GSMA and ASIET criticise Subtel, Supreme Court decisions on spectrum

3 Jul 2018

The GSM Association (GSMA) and the Inter-American Association of Telecommunication Companies (Asociacion Interamericana de Empresas de Telecomunicaciones, ASIET) have issued a joint statement raising concerns following two controversial rulings on spectrum holdings in June. The first saw sector watchdog the Department of Telecommunications (Subsecretaria de Telecomunicaciones, Subtel) ordering a halt to the use of 3.5GHz spectrum on the grounds that it was being under-utilised by the current licence holders and should be re-allocated. This was followed by a Supreme Court ruling that Movistar, Chile and Entel had engaged in anti-competitive practices by purchasing 700MHz spectrum that pushed them above the previously-established spectrum cap, and required those cellcos to return a portion of their frequencies (in any band).

The GSMA and ASIET warned that such decisions weaken ‘sectoral institutionality’ by contravening the policies implemented by the government and related agencies including the National Economic Prosecutor (Fiscalia Nacional Economica, FNE) and the Antitrust Tribunal (Tribunal de Defensa de la Libre Competencia, TDLC). According to the duo, it is ‘essential’ to reinforce the institutional framework and mechanisms to create an environment of predictability and transparency that can provide companies with confidence.
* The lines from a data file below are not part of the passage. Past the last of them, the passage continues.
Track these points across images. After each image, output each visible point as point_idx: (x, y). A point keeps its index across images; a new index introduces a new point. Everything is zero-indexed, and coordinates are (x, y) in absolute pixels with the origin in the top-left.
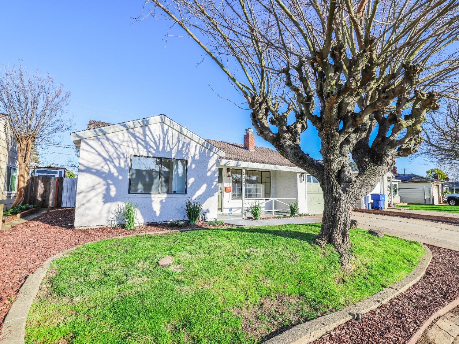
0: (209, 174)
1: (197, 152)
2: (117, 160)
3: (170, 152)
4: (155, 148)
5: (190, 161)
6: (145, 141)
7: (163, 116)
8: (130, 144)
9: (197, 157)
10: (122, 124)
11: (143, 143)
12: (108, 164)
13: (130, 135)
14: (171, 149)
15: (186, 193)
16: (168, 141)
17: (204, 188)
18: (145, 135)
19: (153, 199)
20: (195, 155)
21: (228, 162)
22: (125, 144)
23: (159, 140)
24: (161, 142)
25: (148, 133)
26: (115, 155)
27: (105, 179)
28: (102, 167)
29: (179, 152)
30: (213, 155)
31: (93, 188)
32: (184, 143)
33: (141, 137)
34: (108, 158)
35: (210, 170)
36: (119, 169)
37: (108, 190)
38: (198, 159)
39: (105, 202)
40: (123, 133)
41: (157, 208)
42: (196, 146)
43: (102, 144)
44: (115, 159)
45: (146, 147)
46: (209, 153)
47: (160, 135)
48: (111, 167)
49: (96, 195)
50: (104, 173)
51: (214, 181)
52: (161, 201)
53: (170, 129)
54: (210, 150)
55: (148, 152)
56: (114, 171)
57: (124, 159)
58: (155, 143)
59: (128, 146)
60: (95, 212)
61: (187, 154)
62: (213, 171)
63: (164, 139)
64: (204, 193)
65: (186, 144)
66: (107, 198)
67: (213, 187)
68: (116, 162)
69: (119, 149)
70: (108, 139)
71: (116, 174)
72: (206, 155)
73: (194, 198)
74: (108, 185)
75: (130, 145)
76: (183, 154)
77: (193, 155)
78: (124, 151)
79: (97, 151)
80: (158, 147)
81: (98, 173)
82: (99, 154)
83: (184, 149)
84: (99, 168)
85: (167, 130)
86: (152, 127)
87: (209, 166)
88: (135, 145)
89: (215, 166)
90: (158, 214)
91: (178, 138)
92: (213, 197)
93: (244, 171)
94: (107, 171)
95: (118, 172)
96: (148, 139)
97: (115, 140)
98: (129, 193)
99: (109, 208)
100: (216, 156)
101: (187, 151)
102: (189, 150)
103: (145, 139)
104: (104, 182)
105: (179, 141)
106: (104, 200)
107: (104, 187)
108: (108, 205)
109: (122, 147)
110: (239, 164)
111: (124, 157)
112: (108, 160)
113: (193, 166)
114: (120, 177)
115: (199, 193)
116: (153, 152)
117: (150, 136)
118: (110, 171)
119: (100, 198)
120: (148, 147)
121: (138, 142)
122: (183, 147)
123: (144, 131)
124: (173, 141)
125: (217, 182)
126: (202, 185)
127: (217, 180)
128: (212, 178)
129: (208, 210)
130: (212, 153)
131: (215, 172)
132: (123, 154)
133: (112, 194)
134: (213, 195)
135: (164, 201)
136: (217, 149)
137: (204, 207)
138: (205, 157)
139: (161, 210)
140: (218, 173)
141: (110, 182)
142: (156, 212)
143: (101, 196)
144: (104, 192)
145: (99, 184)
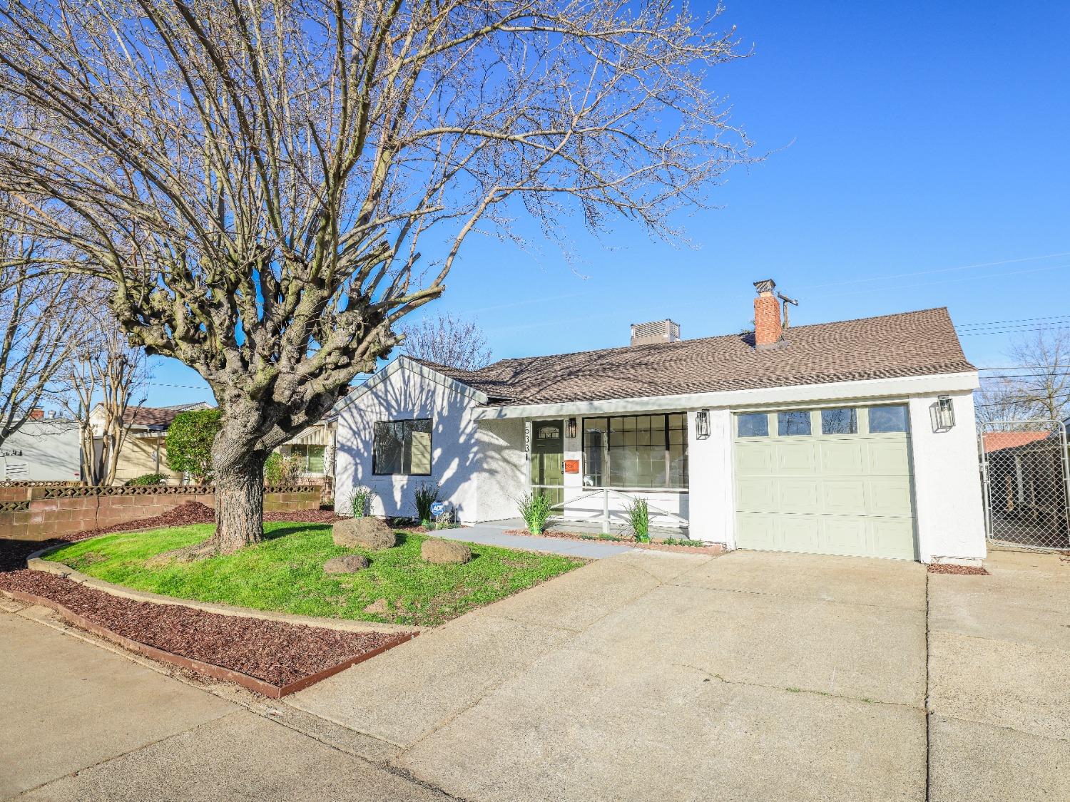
0: (462, 440)
1: (445, 403)
2: (364, 432)
3: (412, 411)
5: (435, 419)
6: (386, 401)
7: (401, 357)
9: (445, 413)
10: (365, 385)
11: (384, 404)
12: (356, 439)
13: (373, 397)
14: (413, 406)
15: (431, 475)
16: (409, 393)
17: (455, 464)
18: (387, 392)
19: (394, 483)
20: (442, 409)
21: (483, 413)
22: (369, 409)
23: (401, 395)
24: (403, 397)
25: (390, 388)
26: (362, 426)
27: (354, 457)
28: (352, 443)
29: (423, 407)
30: (468, 402)
31: (346, 470)
32: (428, 392)
33: (383, 396)
34: (356, 430)
35: (463, 432)
36: (365, 443)
37: (356, 470)
38: (447, 414)
39: (354, 486)
40: (367, 396)
41: (398, 496)
42: (443, 393)
43: (352, 415)
44: (362, 431)
45: (387, 410)
46: (462, 401)
47: (401, 388)
48: (359, 441)
49: (348, 478)
50: (353, 449)
51: (469, 453)
52: (402, 487)
53: (412, 374)
54: (464, 395)
55: (390, 414)
56: (361, 446)
57: (369, 430)
58: (396, 401)
59: (372, 411)
60: (346, 498)
61: (432, 409)
62: (468, 435)
63: (405, 391)
64: (455, 474)
65: (430, 394)
66: (355, 481)
67: (468, 464)
68: (363, 434)
69: (365, 417)
70: (356, 407)
71: (362, 451)
72: (458, 405)
73: (442, 482)
74: (356, 464)
75: (374, 409)
76: (428, 410)
77: (439, 409)
78: (369, 419)
79: (349, 424)
80: (399, 405)
81: (349, 450)
82: (351, 428)
83: (428, 401)
84: (349, 444)
85: (409, 377)
86: (392, 379)
87: (463, 425)
88: (377, 408)
89: (471, 422)
90: (399, 506)
91: (421, 385)
92: (469, 482)
93: (529, 426)
94: (355, 447)
95: (364, 447)
96: (389, 397)
97: (361, 405)
98: (374, 473)
101: (432, 403)
102: (434, 403)
103: (387, 397)
105: (421, 392)
106: (353, 483)
107: (353, 468)
108: (355, 489)
109: (367, 414)
110: (503, 413)
111: (369, 427)
112: (357, 433)
113: (441, 428)
114: (366, 454)
115: (448, 474)
116: (395, 414)
117: (392, 392)
118: (357, 447)
119: (350, 482)
120: (390, 408)
121: (380, 404)
122: (427, 399)
123: (385, 387)
124: (414, 391)
125: (476, 454)
126: (453, 460)
127: (475, 449)
128: (467, 446)
129: (460, 505)
130: (466, 400)
131: (471, 436)
132: (368, 423)
133: (360, 476)
134: (470, 479)
135: (405, 487)
136: (472, 389)
137: (454, 499)
138: (456, 409)
139: (401, 501)
140: (476, 436)
141: (358, 461)
142: (396, 503)
143: (351, 478)
144: (353, 473)
145: (350, 463)
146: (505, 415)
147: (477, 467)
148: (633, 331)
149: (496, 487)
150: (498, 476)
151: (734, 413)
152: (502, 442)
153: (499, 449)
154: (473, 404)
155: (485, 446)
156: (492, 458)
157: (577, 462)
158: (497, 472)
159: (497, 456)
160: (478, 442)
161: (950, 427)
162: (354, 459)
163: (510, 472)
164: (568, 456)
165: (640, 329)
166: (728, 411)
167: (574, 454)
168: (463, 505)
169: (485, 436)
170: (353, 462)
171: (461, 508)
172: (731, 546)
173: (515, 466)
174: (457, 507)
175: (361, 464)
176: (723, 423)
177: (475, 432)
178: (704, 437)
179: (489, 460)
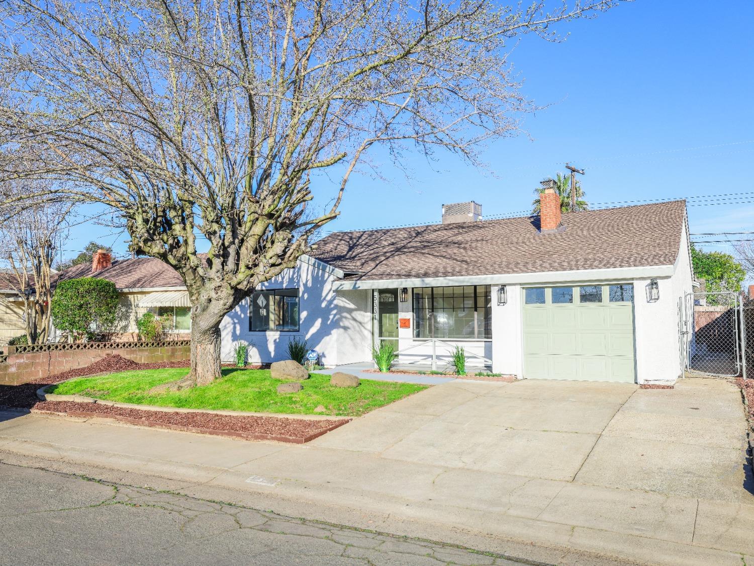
0: (324, 305)
1: (310, 277)
3: (282, 283)
5: (302, 289)
9: (310, 284)
14: (282, 278)
15: (299, 331)
17: (318, 324)
19: (268, 338)
20: (307, 281)
21: (341, 285)
29: (291, 279)
30: (329, 276)
31: (225, 327)
35: (324, 299)
36: (242, 307)
37: (235, 328)
39: (233, 340)
41: (271, 348)
42: (307, 269)
46: (323, 275)
49: (227, 334)
51: (330, 315)
52: (275, 341)
54: (325, 271)
56: (238, 309)
60: (227, 350)
61: (299, 281)
62: (328, 301)
64: (318, 330)
65: (296, 269)
66: (234, 337)
67: (329, 322)
71: (239, 313)
72: (320, 279)
73: (308, 336)
74: (234, 324)
76: (295, 282)
77: (304, 282)
83: (295, 276)
87: (324, 294)
89: (331, 292)
90: (273, 354)
92: (330, 336)
95: (240, 310)
98: (250, 330)
99: (235, 346)
101: (298, 277)
107: (232, 326)
108: (234, 343)
110: (357, 286)
113: (306, 296)
114: (243, 316)
115: (313, 330)
116: (266, 284)
119: (230, 337)
122: (294, 274)
125: (335, 315)
126: (316, 320)
127: (334, 312)
128: (328, 310)
129: (323, 353)
130: (326, 275)
131: (331, 302)
133: (238, 332)
134: (331, 334)
135: (278, 340)
136: (331, 267)
137: (318, 349)
138: (319, 282)
139: (274, 351)
140: (335, 302)
141: (236, 321)
142: (270, 353)
143: (230, 334)
144: (232, 331)
145: (228, 323)
146: (359, 287)
147: (336, 324)
148: (444, 210)
149: (348, 340)
150: (350, 331)
151: (523, 288)
152: (352, 306)
153: (350, 311)
154: (332, 278)
155: (341, 309)
156: (346, 318)
157: (409, 320)
158: (349, 328)
159: (348, 316)
160: (336, 306)
161: (658, 299)
162: (233, 319)
163: (357, 328)
164: (402, 315)
165: (450, 209)
166: (518, 287)
167: (406, 314)
168: (325, 353)
169: (341, 302)
170: (232, 321)
171: (324, 355)
172: (520, 377)
173: (360, 323)
174: (321, 354)
175: (238, 323)
176: (515, 295)
177: (334, 299)
178: (502, 304)
179: (344, 320)
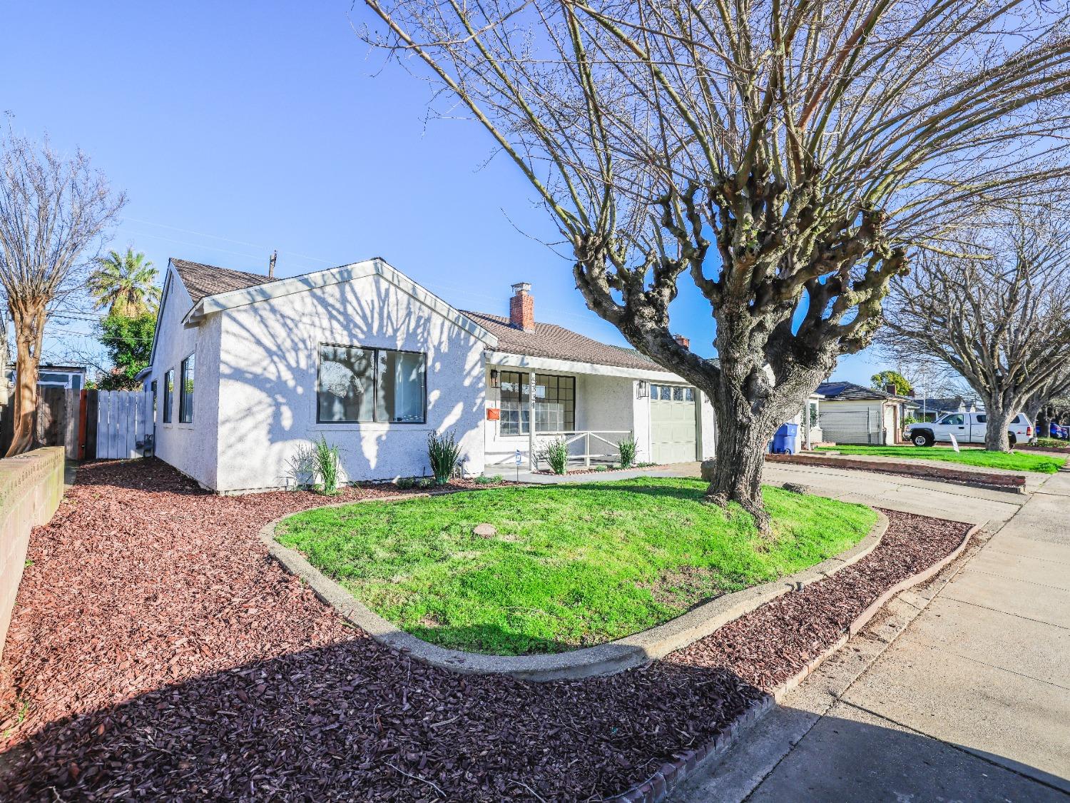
0: (467, 382)
1: (445, 336)
2: (293, 353)
3: (394, 337)
4: (365, 329)
5: (431, 355)
6: (345, 314)
7: (378, 261)
8: (316, 320)
9: (444, 348)
10: (301, 278)
11: (341, 318)
12: (275, 363)
13: (315, 301)
14: (396, 331)
15: (425, 422)
16: (389, 312)
17: (458, 410)
18: (344, 301)
19: (363, 434)
20: (440, 343)
21: (506, 357)
22: (306, 319)
23: (372, 312)
24: (376, 316)
25: (350, 296)
26: (288, 344)
27: (270, 393)
28: (265, 369)
29: (411, 336)
30: (475, 343)
31: (249, 412)
32: (419, 318)
33: (338, 305)
34: (274, 348)
35: (469, 373)
36: (296, 372)
37: (277, 415)
38: (446, 350)
39: (272, 441)
40: (303, 298)
41: (370, 451)
42: (443, 324)
43: (262, 320)
44: (288, 351)
45: (346, 327)
46: (467, 340)
47: (372, 301)
48: (282, 367)
49: (255, 427)
50: (268, 380)
51: (477, 397)
52: (379, 438)
53: (392, 289)
54: (470, 333)
55: (352, 336)
56: (287, 376)
57: (306, 352)
58: (364, 317)
59: (313, 324)
60: (255, 461)
61: (426, 341)
62: (475, 377)
63: (381, 309)
64: (458, 421)
65: (422, 321)
66: (277, 433)
67: (475, 409)
68: (291, 358)
69: (295, 330)
70: (273, 310)
71: (291, 383)
72: (462, 342)
73: (441, 430)
74: (278, 405)
75: (317, 323)
76: (419, 342)
77: (436, 343)
78: (306, 336)
79: (253, 335)
80: (370, 326)
81: (258, 381)
82: (259, 342)
83: (419, 331)
84: (258, 370)
85: (387, 291)
86: (357, 284)
87: (467, 367)
88: (326, 323)
89: (479, 364)
90: (373, 464)
91: (408, 307)
92: (476, 429)
93: (533, 375)
94: (273, 377)
95: (294, 378)
96: (350, 310)
97: (287, 311)
98: (318, 422)
99: (281, 452)
100: (480, 347)
101: (426, 334)
102: (429, 334)
103: (345, 308)
104: (269, 400)
105: (409, 314)
106: (270, 436)
107: (270, 410)
108: (278, 446)
109: (300, 325)
110: (525, 362)
111: (306, 348)
112: (275, 354)
113: (438, 366)
114: (300, 390)
115: (450, 420)
116: (361, 336)
117: (355, 303)
118: (279, 377)
119: (262, 433)
120: (352, 326)
121: (332, 317)
122: (417, 326)
123: (343, 293)
124: (398, 314)
125: (483, 399)
126: (456, 404)
127: (483, 394)
128: (475, 390)
130: (471, 340)
131: (480, 379)
132: (304, 341)
133: (286, 423)
134: (477, 426)
135: (384, 438)
138: (460, 347)
139: (378, 456)
140: (484, 380)
141: (280, 399)
142: (368, 461)
143: (264, 429)
144: (270, 421)
145: (260, 403)
154: (480, 345)
162: (272, 396)
168: (470, 455)
171: (467, 458)
174: (463, 458)
175: (288, 404)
Regarding the specifics of the rulings, the statement argues that the spectrum cap enforced by the apex court’s decision is ‘anachronistic’ and that the ‘technological requirements of 2018 are very different from those ten years ago.’ Had the limit been enforced over the last decade, the statement goes on, Chile would not hold its place as a leader in Latin America’s digital ecosystem and nor would Chileans enjoy the level and quality of service they currently experience. Looking to future developments, the organisations warn that: ‘The ruling harms users and puts at risk the necessary investments for the expansion of 4G and the deployment of 5G, which is expected to be led regionally by Chile … The country must avoid judicialisation, uncertainty and institutional entrapment if it wants to achieve investments that will allow it to move towards 5G during the present government.’ To that end, the two groups offered to contribute ‘all their technical knowledge and international experience’ to help the Chilean government resolve the situation.